=== EXERCISE DIRECTIONS ===
Repeat the records below line by line, exactly, finishing on the line that contains "but anything can be done with the help".

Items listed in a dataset
-----

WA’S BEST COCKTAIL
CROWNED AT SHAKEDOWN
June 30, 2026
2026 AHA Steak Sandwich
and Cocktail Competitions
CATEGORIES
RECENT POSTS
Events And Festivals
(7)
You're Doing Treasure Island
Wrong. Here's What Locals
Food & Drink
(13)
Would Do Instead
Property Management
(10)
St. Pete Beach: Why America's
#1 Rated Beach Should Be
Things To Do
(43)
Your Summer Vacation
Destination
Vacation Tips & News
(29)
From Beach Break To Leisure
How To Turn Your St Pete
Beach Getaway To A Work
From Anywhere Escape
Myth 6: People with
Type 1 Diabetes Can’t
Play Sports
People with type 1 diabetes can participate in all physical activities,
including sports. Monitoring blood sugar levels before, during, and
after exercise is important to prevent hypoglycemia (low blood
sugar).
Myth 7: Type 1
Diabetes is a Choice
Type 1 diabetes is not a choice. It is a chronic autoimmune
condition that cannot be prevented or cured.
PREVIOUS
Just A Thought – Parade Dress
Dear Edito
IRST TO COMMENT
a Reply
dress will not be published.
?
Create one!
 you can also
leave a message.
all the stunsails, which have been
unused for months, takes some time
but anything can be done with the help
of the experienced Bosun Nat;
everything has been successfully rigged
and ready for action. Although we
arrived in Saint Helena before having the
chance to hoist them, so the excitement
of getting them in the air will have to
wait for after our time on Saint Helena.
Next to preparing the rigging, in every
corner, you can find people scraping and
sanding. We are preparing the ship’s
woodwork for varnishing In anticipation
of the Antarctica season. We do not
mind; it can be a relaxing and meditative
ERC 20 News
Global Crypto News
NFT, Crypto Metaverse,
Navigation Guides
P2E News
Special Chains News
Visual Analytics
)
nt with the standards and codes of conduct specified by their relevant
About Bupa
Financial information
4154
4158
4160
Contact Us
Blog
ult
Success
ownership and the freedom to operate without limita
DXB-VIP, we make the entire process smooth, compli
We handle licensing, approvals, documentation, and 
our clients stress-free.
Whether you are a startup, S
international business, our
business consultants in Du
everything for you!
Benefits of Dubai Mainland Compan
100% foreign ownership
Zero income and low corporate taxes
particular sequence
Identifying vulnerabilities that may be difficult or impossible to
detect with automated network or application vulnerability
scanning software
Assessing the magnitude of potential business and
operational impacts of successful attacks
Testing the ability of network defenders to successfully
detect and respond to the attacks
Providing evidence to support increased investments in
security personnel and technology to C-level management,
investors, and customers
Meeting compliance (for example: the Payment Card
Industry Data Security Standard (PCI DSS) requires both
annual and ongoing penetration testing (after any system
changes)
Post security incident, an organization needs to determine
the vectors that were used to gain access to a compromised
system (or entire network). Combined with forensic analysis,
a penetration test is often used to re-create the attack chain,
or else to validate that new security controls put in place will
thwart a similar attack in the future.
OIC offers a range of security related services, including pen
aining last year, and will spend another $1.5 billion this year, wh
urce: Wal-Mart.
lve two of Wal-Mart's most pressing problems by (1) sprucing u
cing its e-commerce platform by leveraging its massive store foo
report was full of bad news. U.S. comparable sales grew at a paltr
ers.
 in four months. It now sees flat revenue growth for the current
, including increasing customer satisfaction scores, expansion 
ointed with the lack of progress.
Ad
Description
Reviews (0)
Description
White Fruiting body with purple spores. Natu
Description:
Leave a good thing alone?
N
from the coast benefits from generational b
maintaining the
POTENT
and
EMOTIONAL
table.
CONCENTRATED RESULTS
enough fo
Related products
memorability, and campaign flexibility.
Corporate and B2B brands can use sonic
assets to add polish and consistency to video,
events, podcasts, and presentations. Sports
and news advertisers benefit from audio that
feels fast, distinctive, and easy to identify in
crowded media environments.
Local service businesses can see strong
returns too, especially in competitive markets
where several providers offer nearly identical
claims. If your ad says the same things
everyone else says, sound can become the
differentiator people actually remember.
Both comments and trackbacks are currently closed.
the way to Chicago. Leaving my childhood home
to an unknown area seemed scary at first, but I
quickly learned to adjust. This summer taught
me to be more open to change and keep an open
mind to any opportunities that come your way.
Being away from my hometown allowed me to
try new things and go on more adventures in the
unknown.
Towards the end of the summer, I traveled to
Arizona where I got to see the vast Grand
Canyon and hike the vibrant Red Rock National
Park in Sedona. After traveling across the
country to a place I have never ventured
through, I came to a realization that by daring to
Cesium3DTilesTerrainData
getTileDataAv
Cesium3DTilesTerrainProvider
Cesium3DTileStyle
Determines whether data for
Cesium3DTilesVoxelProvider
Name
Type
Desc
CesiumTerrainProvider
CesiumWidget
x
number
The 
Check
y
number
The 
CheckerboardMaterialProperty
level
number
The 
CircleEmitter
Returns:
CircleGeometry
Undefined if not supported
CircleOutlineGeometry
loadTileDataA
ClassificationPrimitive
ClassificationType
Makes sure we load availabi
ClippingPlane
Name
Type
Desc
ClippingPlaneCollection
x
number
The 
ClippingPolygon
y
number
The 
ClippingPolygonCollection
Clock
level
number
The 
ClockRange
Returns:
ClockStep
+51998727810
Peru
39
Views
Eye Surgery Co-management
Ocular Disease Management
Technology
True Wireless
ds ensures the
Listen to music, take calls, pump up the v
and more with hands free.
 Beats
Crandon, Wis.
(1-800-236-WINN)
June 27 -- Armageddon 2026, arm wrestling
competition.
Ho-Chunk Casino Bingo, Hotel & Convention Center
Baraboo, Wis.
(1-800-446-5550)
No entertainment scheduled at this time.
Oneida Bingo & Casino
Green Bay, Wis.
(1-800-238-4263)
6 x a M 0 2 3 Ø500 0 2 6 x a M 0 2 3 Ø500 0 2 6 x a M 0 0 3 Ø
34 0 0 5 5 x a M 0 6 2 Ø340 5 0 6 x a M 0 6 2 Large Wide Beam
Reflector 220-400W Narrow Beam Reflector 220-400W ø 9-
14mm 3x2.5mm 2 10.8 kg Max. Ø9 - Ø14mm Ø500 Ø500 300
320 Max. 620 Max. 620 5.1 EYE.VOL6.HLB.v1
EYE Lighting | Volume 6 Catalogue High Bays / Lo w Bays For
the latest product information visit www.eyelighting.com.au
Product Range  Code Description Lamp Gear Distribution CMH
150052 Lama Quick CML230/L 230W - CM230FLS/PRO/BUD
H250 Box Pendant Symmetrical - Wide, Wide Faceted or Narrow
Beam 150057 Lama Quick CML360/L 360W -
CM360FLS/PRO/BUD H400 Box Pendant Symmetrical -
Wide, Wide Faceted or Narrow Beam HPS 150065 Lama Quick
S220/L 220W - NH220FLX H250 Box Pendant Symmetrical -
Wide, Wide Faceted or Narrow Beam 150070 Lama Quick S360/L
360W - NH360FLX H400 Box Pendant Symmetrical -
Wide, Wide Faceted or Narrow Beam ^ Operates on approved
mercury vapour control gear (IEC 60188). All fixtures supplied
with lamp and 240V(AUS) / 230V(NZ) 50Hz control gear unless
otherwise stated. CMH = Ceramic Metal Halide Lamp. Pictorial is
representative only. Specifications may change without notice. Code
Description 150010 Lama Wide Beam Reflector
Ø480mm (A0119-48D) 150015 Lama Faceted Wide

-----

=== WRITTEN RESPONSE ===
WA’S BEST COCKTAIL
CROWNED AT SHAKEDOWN
June 30, 2026
2026 AHA Steak Sandwich
and Cocktail Competitions
CATEGORIES
RECENT POSTS
Events And Festivals
(7)
You're Doing Treasure Island
Wrong. Here's What Locals
Food & Drink
(13)
Would Do Instead
Property Management
(10)
St. Pete Beach: Why America's
#1 Rated Beach Should Be
Things To Do
(43)
Your Summer Vacation
Destination
Vacation Tips & News
(29)
From Beach Break To Leisure
How To Turn Your St Pete
Beach Getaway To A Work
From Anywhere Escape
Myth 6: People with
Type 1 Diabetes Can’t
Play Sports
People with type 1 diabetes can participate in all physical activities,
including sports. Monitoring blood sugar levels before, during, and
after exercise is important to prevent hypoglycemia (low blood
sugar).
Myth 7: Type 1
Diabetes is a Choice
Type 1 diabetes is not a choice. It is a chronic autoimmune
condition that cannot be prevented or cured.
PREVIOUS
Just A Thought – Parade Dress
Dear Edito
IRST TO COMMENT
a Reply
dress will not be published.
?
Create one!
 you can also
leave a message.
all the stunsails, which have been
unused for months, takes some time
but anything can be done with the help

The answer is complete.